Мы ничего не забывали…
Роняя пух,
чердачный голубь
Спешил успеть за облаками
И все, что было между нами,
Поведать ветреным подругам,
Но я ловил его руками…
Когда принёс дожди октябрь,
Кувшин наш хрупкий раскололся,
Трамвай, озябший, еле плёлся
Вдоль лип, что сбросили наряды,
И кто-то был с тобою рядом.
Ненужным ремеслом владея,
Неверно выбрав место действий,
И не приняв душою время,
Добро сменившее злодейством ,
Я, как разменная монета,
Что ценность - лишь для нумизмата,
Утратил право на хождение
К тебе с рассвета до заката.
Тогда в мой дом сломали двери
Тоска, беспомощность и злоба
А в городе ловили вора,
Под лестницей рычали звери,
Гончарный круг крутился снова.
Гончарный круг кружился снова
Но в круге не было ответа,
Зачем уходят в ночь, кто дорог.
Уходят, кто любим и дорог,
И сами плачут до рассвета…
Когда вернется
На барже солнце
Из кругосветки
И к горизонту
Щекою круглой
Своей прижмется,
Скользнёт по глади
Пером поэта
Плавник дельфина,
Начертит слово -
Не славы ради,
Но славя лето.
Здесь след босой мой
В тропу впечатан,
Закручен лентой,
Петлёй особой,
Резьбой наскальной
Вдоль Фиолента.
А в волнах волен
Лишь духом сильный -
Мне краше рая,
Хранимый морем
В глубинах синих
Простор бескрайний.
По звёздной кровле
Плывут буруны.
А в море – небо.
Уходят люди
Тропинкой лунной
И тянут невод.
Я по ступеням
Взойду на кручу,
Я встану рано.
Когда Георгий
Копьем коснётся
Подножия храма.
Слишком много загадок и тайн для пытливых умов
Пожелтевший пергамент на мёртвых хранит языках.
Это древняя память, впитавшая гул городов,
Беспощадно истертых историей в пепел и прах.
Я касаюсь своею рукой
Молчаливых холодных камней,
Близорукость мне не помешает смотреть далеко.
И проносится время рекой
По руинам чужих крепостей,
В созерцании которых мой век мотыльковый мелькнет.
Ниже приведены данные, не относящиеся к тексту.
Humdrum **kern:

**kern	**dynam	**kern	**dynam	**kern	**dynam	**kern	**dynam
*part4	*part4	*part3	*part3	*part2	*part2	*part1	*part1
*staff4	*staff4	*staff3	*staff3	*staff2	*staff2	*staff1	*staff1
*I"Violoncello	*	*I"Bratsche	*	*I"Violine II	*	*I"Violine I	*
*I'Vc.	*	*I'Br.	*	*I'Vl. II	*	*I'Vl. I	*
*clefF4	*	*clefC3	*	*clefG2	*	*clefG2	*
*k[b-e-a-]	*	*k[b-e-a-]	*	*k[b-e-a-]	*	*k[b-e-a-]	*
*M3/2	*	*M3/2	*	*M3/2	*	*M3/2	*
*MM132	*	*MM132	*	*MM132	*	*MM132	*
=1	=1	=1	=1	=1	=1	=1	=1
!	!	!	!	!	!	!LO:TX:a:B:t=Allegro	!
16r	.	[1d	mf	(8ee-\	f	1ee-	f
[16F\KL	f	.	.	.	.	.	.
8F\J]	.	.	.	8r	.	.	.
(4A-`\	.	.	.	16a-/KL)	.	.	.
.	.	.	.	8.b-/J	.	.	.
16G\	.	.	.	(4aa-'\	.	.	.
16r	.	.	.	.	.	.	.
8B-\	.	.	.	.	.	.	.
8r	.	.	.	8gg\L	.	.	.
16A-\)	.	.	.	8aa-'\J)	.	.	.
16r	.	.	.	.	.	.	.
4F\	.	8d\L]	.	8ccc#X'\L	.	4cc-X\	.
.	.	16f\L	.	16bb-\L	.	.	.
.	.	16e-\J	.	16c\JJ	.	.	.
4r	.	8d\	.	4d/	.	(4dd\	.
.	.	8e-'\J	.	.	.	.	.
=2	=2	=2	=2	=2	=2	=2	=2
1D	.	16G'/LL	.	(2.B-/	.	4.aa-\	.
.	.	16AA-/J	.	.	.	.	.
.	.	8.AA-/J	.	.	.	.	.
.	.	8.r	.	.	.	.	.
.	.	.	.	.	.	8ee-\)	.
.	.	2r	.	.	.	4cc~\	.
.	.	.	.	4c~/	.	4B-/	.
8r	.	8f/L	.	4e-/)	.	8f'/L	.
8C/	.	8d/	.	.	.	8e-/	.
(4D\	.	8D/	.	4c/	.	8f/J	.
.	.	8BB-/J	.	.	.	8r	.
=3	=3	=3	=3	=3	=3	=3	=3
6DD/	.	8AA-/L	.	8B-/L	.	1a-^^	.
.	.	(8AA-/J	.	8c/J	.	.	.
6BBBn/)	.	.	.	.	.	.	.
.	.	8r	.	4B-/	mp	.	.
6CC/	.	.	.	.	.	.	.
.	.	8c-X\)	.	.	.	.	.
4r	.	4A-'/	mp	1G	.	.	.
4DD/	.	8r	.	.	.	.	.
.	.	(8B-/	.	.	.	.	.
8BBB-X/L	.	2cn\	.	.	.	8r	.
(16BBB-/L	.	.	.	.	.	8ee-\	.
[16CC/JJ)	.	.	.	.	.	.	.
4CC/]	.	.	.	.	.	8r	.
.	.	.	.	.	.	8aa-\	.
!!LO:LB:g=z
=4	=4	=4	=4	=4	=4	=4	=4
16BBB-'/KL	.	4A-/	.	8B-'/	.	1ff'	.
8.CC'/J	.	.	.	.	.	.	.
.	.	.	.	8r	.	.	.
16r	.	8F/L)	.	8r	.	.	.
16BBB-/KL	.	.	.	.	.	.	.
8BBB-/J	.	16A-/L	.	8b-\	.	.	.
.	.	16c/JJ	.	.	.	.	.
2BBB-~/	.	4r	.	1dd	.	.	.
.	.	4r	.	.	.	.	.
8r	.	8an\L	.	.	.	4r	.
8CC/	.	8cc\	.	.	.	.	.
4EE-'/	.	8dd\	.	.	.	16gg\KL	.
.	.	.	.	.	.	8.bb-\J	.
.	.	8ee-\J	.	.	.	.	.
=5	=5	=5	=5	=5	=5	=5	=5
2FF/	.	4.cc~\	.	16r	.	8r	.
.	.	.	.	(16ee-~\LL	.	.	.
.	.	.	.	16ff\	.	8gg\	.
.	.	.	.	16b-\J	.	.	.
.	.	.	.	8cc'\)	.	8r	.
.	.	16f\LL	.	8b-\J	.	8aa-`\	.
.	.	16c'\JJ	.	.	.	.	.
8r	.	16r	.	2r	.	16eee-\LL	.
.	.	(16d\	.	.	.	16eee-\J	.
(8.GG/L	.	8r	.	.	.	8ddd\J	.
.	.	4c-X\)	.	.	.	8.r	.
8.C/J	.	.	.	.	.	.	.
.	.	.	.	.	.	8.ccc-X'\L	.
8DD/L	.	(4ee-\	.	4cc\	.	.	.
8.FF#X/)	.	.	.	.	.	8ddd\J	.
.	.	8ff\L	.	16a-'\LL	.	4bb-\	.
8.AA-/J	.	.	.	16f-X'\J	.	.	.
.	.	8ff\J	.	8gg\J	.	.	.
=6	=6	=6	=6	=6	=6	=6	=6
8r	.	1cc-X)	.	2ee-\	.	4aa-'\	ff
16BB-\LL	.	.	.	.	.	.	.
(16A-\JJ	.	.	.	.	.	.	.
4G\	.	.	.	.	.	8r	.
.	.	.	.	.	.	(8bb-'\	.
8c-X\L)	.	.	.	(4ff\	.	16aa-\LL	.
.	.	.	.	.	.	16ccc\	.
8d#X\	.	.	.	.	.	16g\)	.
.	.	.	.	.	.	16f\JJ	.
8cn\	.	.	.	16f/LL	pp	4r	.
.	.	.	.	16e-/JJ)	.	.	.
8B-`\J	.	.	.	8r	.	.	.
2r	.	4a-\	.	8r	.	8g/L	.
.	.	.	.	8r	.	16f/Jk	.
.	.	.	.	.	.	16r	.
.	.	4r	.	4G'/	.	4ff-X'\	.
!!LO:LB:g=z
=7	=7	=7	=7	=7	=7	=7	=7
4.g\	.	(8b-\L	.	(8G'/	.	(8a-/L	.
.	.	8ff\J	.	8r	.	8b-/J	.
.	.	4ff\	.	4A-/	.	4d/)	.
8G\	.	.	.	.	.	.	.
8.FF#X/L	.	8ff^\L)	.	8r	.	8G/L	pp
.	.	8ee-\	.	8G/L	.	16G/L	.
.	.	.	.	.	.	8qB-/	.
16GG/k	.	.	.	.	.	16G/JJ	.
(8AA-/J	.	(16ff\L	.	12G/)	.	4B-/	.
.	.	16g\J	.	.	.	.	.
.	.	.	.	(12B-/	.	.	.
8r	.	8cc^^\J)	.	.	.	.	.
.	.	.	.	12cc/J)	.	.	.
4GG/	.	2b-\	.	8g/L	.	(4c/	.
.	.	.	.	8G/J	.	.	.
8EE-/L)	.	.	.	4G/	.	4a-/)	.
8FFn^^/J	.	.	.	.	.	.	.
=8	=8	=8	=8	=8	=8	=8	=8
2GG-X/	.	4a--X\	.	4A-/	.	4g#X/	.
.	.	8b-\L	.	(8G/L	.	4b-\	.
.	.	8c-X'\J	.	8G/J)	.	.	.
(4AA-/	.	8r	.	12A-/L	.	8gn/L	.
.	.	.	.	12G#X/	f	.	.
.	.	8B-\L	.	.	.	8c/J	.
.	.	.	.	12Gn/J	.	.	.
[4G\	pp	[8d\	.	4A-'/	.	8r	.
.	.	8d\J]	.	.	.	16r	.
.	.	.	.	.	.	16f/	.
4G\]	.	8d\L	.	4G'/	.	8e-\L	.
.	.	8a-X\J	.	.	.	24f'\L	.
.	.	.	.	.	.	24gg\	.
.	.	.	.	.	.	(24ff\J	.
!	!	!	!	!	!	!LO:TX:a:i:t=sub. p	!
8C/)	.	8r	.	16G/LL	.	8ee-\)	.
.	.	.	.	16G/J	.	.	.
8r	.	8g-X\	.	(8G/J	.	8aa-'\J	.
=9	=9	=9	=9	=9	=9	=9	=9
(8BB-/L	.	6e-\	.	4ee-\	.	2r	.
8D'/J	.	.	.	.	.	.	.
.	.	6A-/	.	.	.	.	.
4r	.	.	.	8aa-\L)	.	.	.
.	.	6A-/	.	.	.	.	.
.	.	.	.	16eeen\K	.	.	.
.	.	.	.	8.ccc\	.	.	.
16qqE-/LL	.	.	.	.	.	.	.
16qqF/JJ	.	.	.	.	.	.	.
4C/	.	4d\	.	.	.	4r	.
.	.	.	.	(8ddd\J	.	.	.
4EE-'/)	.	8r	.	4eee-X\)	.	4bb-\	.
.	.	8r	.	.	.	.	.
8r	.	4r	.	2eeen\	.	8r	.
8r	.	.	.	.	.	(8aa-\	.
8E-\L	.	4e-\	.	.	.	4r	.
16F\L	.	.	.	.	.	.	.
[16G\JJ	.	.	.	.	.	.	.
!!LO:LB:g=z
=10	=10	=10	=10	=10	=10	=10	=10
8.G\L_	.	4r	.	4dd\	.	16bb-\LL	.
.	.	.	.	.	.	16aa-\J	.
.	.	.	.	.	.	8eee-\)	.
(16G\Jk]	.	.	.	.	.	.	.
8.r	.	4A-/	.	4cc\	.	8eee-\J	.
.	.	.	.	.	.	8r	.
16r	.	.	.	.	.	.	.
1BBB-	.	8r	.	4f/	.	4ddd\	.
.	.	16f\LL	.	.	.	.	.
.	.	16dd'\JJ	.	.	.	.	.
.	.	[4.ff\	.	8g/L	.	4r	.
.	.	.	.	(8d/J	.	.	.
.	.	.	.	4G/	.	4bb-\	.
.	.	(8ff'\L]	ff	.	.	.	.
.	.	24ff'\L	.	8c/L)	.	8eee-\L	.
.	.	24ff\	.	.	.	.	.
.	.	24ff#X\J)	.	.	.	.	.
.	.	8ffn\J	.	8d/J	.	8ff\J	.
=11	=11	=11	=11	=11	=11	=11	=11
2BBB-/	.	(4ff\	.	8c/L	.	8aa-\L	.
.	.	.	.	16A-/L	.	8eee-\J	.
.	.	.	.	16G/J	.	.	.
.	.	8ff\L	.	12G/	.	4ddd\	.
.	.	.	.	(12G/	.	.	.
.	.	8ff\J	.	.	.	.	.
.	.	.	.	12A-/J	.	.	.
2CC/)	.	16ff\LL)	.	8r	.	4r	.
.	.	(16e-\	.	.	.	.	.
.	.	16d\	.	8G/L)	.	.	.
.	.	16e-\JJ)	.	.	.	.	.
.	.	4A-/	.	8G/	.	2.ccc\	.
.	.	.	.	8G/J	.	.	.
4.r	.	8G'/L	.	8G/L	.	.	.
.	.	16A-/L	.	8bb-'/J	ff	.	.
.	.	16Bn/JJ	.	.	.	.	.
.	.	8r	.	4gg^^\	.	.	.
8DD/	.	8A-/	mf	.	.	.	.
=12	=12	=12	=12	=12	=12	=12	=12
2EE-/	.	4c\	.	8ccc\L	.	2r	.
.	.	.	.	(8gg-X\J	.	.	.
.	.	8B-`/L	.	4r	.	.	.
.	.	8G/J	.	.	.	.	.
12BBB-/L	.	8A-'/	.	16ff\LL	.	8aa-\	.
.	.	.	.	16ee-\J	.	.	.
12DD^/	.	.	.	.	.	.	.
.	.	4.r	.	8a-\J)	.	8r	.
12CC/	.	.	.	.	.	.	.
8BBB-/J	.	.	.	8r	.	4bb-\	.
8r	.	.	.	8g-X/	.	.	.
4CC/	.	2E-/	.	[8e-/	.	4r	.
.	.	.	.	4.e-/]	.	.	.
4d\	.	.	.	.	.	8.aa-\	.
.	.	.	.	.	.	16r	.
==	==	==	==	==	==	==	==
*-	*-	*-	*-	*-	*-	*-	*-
Как ни странно – земля принимает и зло, и добро,
Не беря во внимания вердикты властей и судов.
Из посевов предательств, которым цена - серебро
Вырастают железные всходы из острых клинков.
Но в дыму не дотлевших костров,
В сварах разноязыких племен,
Перемешанных вихрем пожарищ, потопов и смут,
Среди лязга мечей и оков,
Различаю звучание имен,
Тех, кто жил по-иному, добром тем и ныне живут.
Укрываясь щербатым щитом от сарматской стрелы,
У своих берегов повидавший немало чудес,
Сын сурового моря, чьи воды в печали черны,
Затонувшим причалом встречает меня Херсонес.
Здесь стихами выковывал души великий Гомер,
А Владимир увёл свой народ к голубым небесам,
И поступкам наследников их не придумано мер,
Что своими телами согнули немецкую сталь.
Я сломаюсь, как стебель, под сенью твоих базилик,
Прикусив до солёной крови скомороший свой рот,
У дороги, что помнит шаги перехожих калик,
И тяжёлую поступь квадратов ромейских когорт.
Эту скудную лепту свою,
Заключая в простые слова,
Я бросаю на ветер со склонов багряных холмов.
На заре, обнимающей юг,
Где плывут по могучим волнам
В кучевых облаках паруса гераклейских судов.